» Problem description: Please return all of the records verbatim, with the pictures omitted.
● ● ●
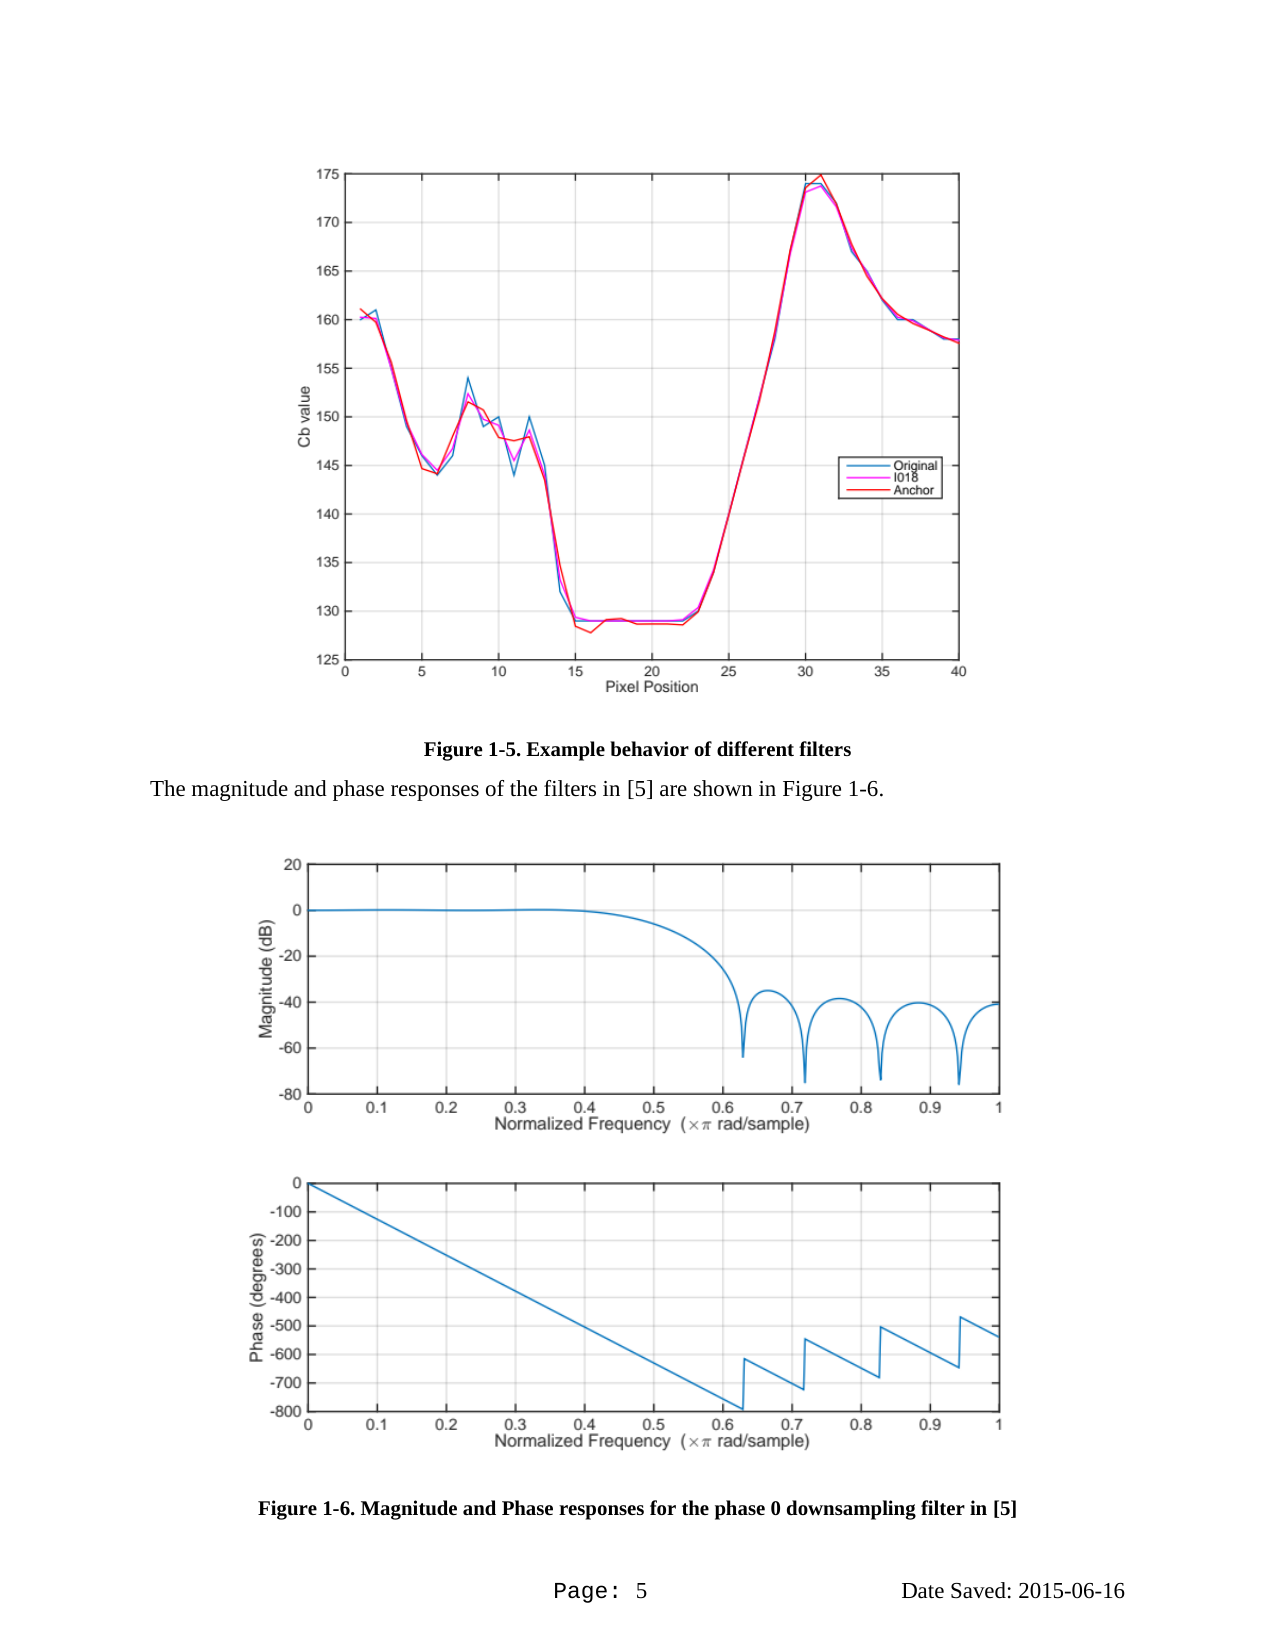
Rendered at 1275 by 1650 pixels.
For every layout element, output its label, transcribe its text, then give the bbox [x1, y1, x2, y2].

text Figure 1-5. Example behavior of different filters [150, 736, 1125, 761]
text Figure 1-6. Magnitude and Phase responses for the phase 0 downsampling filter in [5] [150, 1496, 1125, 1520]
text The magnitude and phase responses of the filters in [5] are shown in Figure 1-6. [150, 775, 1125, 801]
● ● ●
» Solution to the problem:
Rendered at 1275 by 1650 pixels.
For every layout element, output its label, transcribe its text, then give the bbox [x1, y1, x2, y2].

text Figure 1-5. Example behavior of different filters [150, 736, 1125, 761]
text Figure 1-6. Magnitude and Phase responses for the phase 0 downsampling filter in [5] [150, 1496, 1125, 1520]
text The magnitude and phase responses of the filters in [5] are shown in Figure 1-6. [150, 775, 1125, 801]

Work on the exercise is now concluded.